Anglos and immigrants have never spoken more French than they do today, so although it makes nationalists feel better to point at them as the problem, it’s not actually going to solve anything. In the press conference announcing these measures, one journalist tried to ask Jolin-Barrette about the quality of French among francophone Quebecers, the minister paid brief lip service to the idea that people need to be proud of their language and have a better mastery of it, but then quickly pivoted back (in the same sentence) to the idea that immigrants need to speak even more French than they already do.
Personally, I would love for there to be an Épreuve uniforme de français for every adult living in Quebec, not just francophone CEGEP students. I would be amazed if the majority of francophones could pass it, I really would. Such an exercice would put a lot of this stuff into perspective.
As an aside, this year is my 15th anniversary of living in Montreal, and earlier today I saw my first ever English-language sign (Shaun’s Auto Service), I almost walked into a post I was so shocked
Uatu 21:44 on 2021-05-15 Permalink
I wonder if oqlf staff get their friends and family to make complaints to keep them gainfully employed…. 😛
GC 07:34 on 2021-05-16 Permalink
I do wonder, Uatu, how many complaints come from unique sources. I suspect it’s a very small segment of the population that submits most of them.
Kevin 08:46 on 2021-05-16 Permalink
It’s all about mother tongue.
Last 4 paragraphs of this article
https://www.lapresse.ca/actualites/politique/2021-05-13/protection-du-francais/le-plan-promis-par-quebec-suscite-de-grandes-attentes.php
Uatu 09:00 on 2021-05-16 Permalink
The quote about the dix30 ignores the fact that a lot of the clientele is cross border shoppers from the States. I know people that work there who say Americans love to spend a Saturday eating in restaurants and buy buy Buy because of the USD. I also know that the uniligual clerk is also a myth at least among the people I know that work there
Jack 11:12 on 2021-05-16 Permalink
I am more and more convinced that this has nothing to do with language. It has everything to do with ethnicity. The french-origin majority controls every lever of power in Quebec yet because of nationalist narratives that are cemented into the culture, there is an omnipresent sense of defeat, victimization and powerlessness. When in ten years the population of mother tongue franco’s goes from 79% to 78% we are in crisis mode. The political class from all parties exploits this fear and we get the politics we have. Those politics include a real emphasis on collective rights continuously trumping individual rights.
mare 19:12 on 2021-05-16 Permalink
« a […] diminué entre 2011 (80 %) et 2016 (79 %) », tout comme le « poids des personnes déclarant avoir le français comme seule langue maternelle », de 78 % en 2011 à 77 % en 2016. »
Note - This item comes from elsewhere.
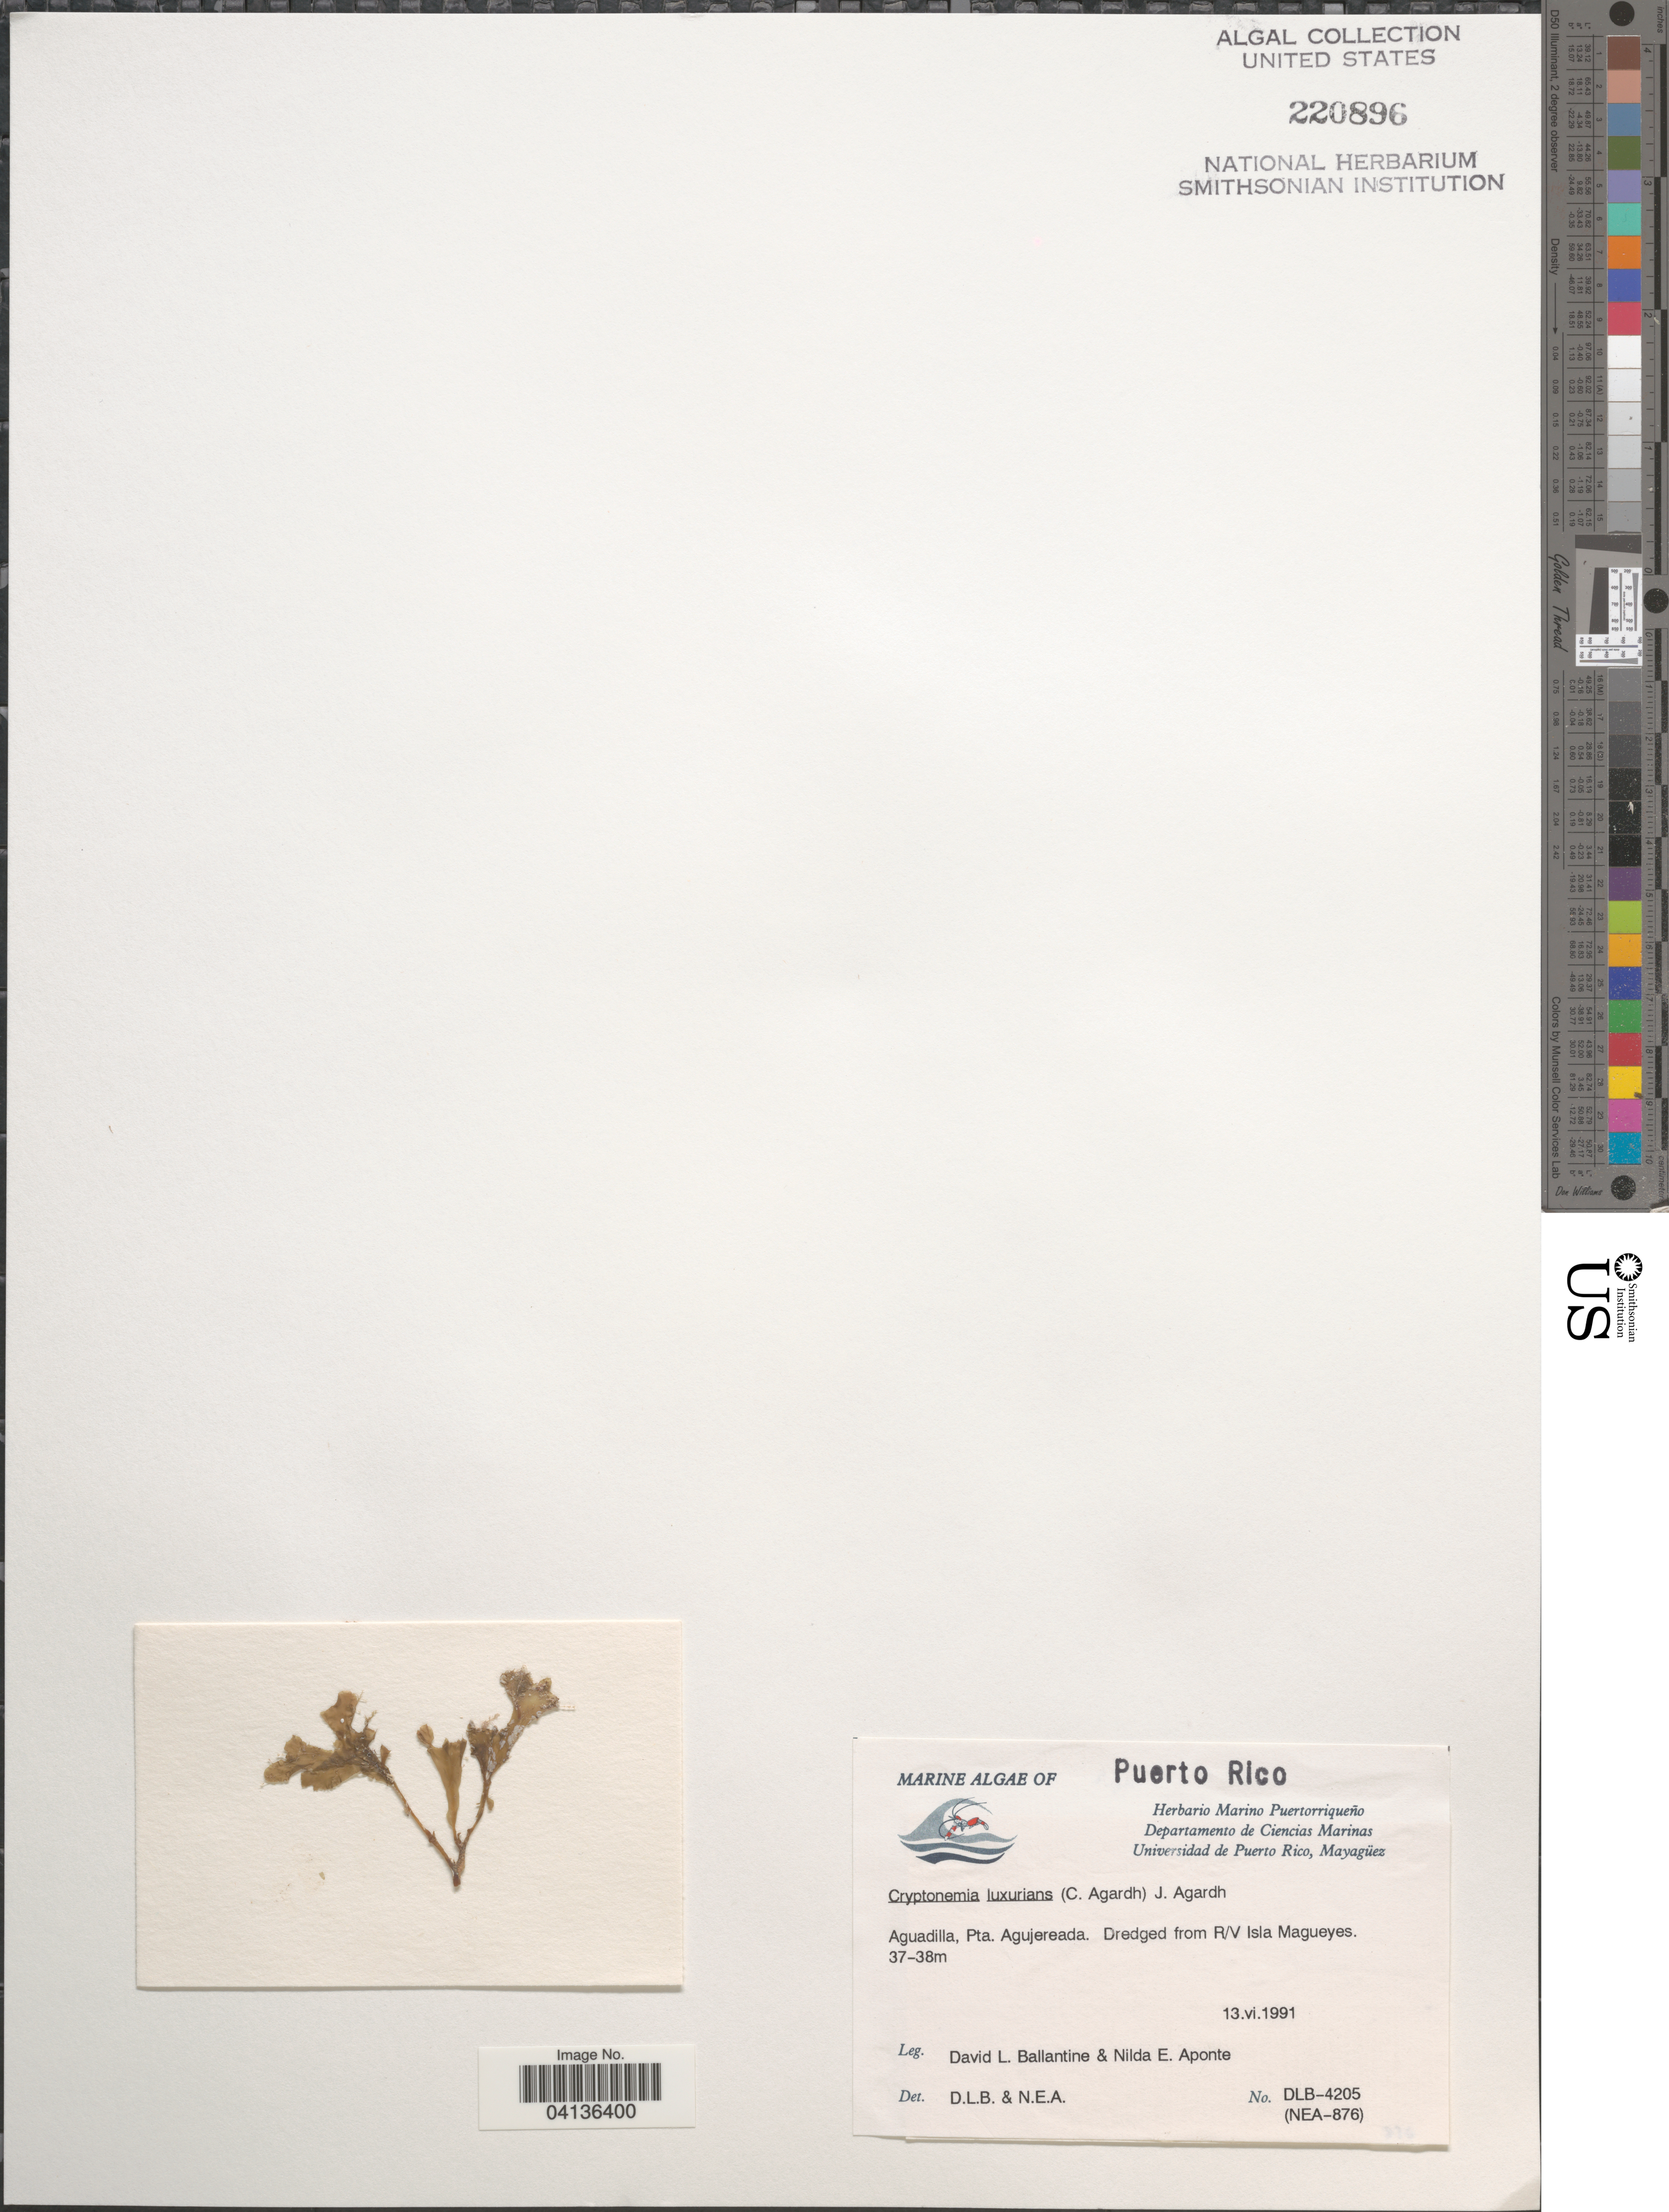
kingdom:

The statistical margin of error of a poll is 2% (with a large sample size) or more. On top of that, the number of people answering the expected, “correct” answer is probably also high on such a hot topic, which probably has some leading questions beforehand.
david449 21:59 on 2021-05-16 Permalink
Stone Cold Chris (SCC) is a fair dealer in this – he’s the government’s point man for Montreal/anglophones, but he’s also not dumb. I imagine that without him at the table, this legislation is dumber and worse.